WHAT YOU WILL DO:
Take the lines below between the one holding "fx=6586.5 fy=6586.5 cx=599.8" and the one holding "What is boxed by [649,260,712,330]?", inclusive, and copy them exactly. Add nothing.

RECORDED DATA:
::::::::::

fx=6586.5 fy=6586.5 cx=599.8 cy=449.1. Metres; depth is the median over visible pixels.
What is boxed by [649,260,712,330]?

::::::::::

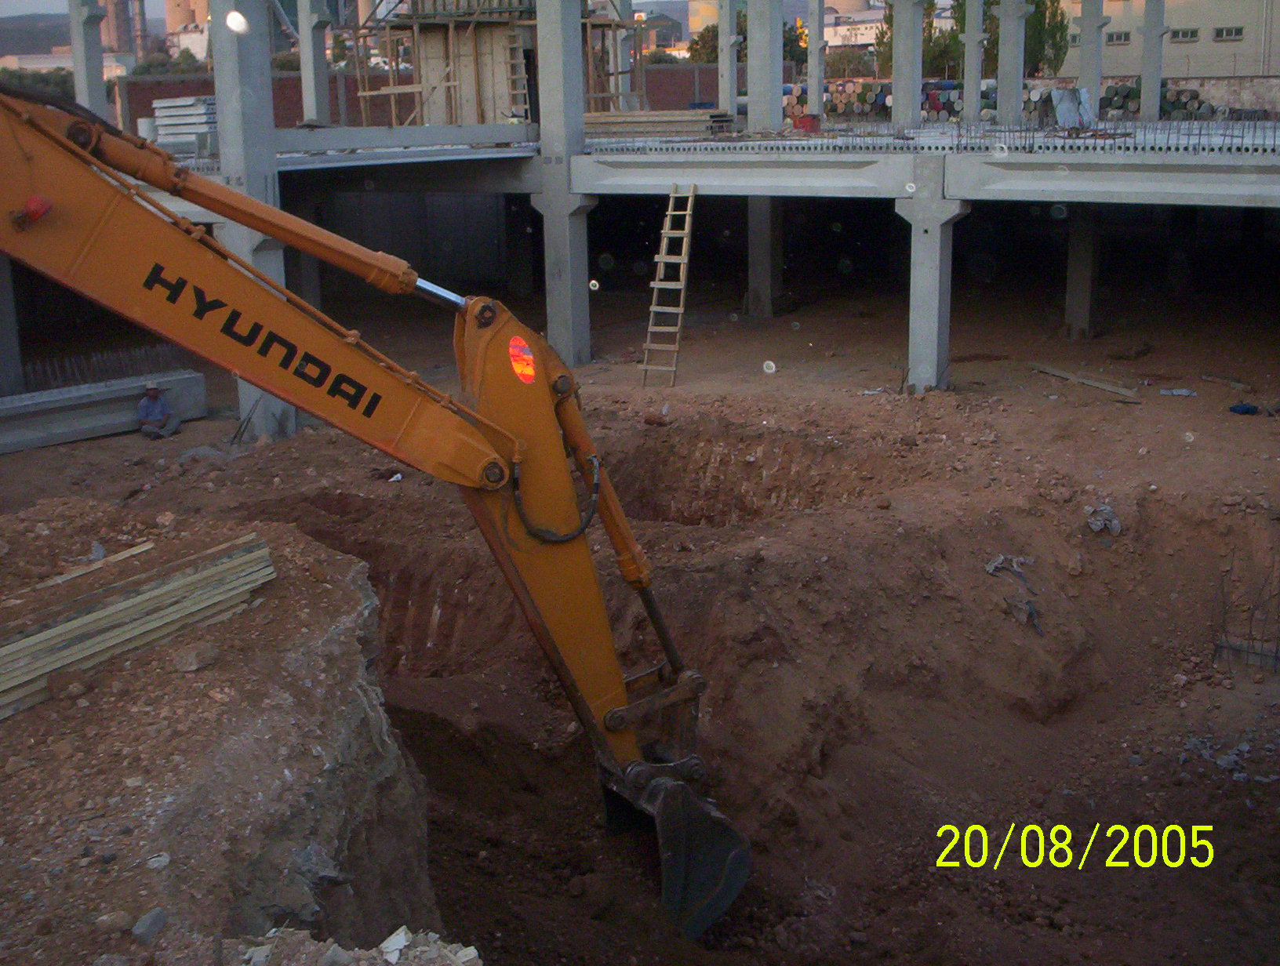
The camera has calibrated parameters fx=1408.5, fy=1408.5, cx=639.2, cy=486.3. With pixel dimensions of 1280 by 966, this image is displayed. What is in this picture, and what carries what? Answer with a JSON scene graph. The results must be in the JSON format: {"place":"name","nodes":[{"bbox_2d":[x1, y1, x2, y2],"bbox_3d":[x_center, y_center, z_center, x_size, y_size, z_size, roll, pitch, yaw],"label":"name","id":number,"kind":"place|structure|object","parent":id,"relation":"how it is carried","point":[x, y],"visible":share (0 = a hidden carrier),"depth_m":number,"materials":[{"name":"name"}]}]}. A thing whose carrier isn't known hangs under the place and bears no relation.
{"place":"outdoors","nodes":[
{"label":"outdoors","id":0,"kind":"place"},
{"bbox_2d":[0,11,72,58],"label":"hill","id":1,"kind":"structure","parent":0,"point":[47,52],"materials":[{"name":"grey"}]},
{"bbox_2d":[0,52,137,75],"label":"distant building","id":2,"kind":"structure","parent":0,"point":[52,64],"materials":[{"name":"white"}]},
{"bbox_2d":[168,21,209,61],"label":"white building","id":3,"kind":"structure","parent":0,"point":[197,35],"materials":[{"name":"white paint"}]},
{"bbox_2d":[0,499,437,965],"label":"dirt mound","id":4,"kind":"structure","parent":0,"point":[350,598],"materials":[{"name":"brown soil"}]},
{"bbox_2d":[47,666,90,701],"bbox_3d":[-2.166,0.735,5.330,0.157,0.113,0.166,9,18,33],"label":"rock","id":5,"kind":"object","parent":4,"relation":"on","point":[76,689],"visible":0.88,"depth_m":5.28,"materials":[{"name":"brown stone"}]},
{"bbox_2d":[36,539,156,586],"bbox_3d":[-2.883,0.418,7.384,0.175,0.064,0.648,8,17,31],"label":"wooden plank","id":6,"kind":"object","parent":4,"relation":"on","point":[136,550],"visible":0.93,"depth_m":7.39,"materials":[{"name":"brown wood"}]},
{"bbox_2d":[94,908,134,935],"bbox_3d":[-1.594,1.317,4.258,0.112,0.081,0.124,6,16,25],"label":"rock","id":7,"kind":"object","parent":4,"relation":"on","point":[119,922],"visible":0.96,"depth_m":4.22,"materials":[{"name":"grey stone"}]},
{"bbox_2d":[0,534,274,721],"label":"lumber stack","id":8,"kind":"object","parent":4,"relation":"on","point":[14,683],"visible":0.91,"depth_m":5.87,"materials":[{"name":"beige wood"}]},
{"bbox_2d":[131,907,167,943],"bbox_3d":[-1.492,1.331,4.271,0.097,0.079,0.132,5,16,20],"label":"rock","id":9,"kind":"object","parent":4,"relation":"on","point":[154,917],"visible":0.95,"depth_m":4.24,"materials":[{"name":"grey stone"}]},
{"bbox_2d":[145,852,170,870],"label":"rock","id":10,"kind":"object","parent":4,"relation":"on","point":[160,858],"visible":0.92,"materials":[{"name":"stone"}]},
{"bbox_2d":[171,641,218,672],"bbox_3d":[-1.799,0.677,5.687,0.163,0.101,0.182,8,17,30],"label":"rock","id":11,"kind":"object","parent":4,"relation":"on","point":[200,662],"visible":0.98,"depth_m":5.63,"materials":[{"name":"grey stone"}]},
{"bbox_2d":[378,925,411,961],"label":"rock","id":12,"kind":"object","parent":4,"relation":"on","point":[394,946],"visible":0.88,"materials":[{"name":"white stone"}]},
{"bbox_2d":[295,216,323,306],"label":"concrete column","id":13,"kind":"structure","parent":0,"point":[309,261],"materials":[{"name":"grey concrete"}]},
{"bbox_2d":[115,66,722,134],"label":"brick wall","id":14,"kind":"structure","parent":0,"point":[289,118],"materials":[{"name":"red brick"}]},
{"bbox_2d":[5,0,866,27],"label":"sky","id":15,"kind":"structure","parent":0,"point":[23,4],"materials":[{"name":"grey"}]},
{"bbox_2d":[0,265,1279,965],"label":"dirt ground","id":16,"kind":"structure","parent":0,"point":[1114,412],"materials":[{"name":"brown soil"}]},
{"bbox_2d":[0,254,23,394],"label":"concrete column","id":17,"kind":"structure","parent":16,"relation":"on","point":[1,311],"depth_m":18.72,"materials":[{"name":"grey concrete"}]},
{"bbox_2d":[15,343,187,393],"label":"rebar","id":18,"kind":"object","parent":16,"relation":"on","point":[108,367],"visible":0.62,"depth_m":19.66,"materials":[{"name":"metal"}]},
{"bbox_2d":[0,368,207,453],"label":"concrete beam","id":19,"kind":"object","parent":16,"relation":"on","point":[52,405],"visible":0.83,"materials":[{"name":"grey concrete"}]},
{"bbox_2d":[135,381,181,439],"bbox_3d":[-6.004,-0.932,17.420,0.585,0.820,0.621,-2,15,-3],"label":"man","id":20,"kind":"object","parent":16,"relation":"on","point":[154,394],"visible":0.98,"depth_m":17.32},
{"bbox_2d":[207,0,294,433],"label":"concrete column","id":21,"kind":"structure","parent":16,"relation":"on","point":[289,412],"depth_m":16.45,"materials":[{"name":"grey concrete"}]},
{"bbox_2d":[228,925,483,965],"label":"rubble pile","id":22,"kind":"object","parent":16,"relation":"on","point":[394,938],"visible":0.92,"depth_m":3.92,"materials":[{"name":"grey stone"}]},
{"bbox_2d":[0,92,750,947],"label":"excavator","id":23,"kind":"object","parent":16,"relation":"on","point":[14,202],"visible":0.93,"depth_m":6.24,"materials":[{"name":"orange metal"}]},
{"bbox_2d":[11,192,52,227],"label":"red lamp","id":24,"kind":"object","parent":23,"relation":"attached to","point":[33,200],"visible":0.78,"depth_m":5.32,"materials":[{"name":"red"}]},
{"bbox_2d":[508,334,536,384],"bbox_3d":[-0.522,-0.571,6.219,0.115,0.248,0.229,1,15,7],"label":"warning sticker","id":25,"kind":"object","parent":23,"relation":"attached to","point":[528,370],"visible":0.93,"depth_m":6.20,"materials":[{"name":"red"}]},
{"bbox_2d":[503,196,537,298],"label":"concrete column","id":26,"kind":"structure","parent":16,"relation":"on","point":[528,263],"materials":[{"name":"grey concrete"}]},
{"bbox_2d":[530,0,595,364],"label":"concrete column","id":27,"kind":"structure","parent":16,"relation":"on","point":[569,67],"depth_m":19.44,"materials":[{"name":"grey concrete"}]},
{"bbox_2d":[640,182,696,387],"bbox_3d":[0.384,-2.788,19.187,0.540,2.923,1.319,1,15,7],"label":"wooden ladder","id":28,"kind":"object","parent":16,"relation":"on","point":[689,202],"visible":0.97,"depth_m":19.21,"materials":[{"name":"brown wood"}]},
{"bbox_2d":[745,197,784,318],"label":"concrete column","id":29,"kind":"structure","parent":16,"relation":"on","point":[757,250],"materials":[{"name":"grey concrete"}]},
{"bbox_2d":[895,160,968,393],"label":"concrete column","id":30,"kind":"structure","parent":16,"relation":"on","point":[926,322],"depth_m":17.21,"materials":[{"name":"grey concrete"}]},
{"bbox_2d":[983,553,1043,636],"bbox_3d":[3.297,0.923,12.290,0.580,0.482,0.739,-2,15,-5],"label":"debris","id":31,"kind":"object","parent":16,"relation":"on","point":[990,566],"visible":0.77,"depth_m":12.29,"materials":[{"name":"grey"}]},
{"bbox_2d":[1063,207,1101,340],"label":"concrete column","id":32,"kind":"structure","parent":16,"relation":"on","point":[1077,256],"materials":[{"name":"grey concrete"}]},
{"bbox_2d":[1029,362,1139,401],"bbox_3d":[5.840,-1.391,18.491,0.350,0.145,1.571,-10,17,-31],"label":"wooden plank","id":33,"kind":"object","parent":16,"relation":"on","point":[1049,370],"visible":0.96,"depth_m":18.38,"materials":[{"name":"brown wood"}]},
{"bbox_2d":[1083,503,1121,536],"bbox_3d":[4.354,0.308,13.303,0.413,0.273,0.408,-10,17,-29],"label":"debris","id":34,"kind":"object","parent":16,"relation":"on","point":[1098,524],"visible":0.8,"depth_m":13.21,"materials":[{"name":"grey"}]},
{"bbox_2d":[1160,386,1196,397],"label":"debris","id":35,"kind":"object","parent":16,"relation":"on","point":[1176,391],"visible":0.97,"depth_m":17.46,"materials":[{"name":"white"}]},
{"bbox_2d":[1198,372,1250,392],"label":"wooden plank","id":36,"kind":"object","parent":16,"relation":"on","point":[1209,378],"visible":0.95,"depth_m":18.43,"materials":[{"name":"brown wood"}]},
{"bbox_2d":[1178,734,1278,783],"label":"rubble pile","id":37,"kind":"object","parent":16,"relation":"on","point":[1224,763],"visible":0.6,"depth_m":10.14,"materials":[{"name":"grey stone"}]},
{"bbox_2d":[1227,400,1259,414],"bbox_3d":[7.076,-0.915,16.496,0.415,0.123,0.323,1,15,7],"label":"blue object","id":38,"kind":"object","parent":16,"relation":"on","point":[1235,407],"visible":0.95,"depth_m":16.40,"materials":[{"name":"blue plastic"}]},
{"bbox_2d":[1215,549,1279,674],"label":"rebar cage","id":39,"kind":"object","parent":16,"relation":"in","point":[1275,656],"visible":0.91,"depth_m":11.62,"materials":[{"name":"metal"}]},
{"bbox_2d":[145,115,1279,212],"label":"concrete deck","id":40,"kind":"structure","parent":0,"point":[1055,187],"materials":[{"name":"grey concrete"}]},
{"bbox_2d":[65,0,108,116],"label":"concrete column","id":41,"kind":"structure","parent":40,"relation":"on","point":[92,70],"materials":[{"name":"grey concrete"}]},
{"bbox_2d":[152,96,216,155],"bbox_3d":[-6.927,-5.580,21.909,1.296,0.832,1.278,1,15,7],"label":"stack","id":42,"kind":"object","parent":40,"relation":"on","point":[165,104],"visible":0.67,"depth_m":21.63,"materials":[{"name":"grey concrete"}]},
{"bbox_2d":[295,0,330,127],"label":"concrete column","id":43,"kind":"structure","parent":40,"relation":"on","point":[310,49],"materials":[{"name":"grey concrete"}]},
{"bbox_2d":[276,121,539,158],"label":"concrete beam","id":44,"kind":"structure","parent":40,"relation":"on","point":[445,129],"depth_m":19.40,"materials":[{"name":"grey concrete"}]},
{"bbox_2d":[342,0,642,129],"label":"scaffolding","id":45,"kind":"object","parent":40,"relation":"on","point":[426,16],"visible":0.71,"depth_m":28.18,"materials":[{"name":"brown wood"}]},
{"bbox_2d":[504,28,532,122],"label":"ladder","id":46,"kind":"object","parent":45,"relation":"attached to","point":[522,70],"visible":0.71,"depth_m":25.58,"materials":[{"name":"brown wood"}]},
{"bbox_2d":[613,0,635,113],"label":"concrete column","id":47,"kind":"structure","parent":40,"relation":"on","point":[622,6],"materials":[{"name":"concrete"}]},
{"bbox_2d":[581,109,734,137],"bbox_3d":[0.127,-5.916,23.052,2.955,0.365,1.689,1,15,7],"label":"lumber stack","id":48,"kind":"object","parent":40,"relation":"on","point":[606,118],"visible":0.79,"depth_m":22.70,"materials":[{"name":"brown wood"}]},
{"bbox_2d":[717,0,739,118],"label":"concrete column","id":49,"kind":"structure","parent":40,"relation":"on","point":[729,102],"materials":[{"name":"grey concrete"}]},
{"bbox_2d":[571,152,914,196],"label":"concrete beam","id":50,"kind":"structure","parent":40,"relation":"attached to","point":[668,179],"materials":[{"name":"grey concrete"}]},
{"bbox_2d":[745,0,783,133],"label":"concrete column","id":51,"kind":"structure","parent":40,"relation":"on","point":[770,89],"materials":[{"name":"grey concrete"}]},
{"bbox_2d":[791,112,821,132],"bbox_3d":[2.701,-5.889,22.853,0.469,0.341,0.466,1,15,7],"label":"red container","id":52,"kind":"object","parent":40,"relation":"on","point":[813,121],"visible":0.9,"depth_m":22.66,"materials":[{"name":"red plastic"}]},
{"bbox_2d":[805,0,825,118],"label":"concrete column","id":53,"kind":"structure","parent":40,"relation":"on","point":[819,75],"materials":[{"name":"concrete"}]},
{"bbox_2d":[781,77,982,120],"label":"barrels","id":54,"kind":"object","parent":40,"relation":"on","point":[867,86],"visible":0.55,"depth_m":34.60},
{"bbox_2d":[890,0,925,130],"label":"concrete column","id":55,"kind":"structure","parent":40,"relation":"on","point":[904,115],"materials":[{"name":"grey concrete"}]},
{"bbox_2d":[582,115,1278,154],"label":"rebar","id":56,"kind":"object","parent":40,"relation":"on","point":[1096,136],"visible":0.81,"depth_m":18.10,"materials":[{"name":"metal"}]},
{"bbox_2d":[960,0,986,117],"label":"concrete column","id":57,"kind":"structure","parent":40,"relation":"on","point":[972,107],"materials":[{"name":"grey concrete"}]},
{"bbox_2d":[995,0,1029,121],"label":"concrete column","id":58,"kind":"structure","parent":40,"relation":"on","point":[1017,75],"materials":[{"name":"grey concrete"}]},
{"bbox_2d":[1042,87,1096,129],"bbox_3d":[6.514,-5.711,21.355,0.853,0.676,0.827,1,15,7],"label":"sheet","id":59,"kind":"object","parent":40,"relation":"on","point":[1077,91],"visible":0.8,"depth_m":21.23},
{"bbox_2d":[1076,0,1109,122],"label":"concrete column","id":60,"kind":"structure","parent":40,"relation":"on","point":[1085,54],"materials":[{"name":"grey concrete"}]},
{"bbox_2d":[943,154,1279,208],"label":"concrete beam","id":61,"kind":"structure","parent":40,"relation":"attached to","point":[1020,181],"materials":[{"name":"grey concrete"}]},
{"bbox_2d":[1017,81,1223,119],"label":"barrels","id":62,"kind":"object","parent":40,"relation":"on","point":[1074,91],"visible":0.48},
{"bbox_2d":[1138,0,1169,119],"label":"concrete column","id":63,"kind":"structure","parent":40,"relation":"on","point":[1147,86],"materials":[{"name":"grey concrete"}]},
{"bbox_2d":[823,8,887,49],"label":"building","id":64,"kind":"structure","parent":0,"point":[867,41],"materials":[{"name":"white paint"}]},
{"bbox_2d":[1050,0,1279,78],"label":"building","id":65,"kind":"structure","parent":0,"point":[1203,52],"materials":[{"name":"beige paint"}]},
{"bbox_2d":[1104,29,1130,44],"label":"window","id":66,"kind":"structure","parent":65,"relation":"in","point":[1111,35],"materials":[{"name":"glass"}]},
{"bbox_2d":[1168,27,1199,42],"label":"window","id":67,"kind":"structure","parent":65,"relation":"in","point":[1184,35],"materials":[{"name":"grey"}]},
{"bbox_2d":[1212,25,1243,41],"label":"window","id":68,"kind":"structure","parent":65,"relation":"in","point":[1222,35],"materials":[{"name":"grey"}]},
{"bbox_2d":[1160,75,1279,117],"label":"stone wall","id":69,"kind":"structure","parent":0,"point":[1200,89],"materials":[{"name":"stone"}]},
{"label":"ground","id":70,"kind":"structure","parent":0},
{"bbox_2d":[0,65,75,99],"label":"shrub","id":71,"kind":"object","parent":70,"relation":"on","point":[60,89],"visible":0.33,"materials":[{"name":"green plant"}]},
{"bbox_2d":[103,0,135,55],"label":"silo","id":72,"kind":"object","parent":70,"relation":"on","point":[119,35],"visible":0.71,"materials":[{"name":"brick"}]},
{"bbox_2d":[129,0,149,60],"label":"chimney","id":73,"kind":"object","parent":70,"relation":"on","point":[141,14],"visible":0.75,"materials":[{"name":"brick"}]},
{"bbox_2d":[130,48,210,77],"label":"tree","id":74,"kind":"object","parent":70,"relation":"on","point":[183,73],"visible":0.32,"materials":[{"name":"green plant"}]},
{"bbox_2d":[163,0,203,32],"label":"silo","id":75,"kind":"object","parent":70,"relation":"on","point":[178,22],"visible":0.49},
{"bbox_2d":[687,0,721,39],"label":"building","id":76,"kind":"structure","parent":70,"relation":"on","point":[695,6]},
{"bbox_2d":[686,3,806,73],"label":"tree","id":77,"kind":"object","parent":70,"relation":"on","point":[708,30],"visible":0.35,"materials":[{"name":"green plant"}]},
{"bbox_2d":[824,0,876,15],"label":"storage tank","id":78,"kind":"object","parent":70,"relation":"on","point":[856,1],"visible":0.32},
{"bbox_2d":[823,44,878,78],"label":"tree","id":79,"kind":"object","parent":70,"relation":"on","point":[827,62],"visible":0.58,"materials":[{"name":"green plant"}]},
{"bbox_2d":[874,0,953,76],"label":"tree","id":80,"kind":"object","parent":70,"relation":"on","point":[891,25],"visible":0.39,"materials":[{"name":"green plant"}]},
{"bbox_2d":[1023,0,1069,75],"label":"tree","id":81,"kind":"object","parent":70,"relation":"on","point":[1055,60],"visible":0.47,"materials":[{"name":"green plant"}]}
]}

::::::::::

REPLY TO THE EXERCISE:
fx=6586.5 fy=6586.5 cx=599.8 cy=449.1. Metres; depth is the median over visible pixels.
What is boxed by [649,260,712,330]?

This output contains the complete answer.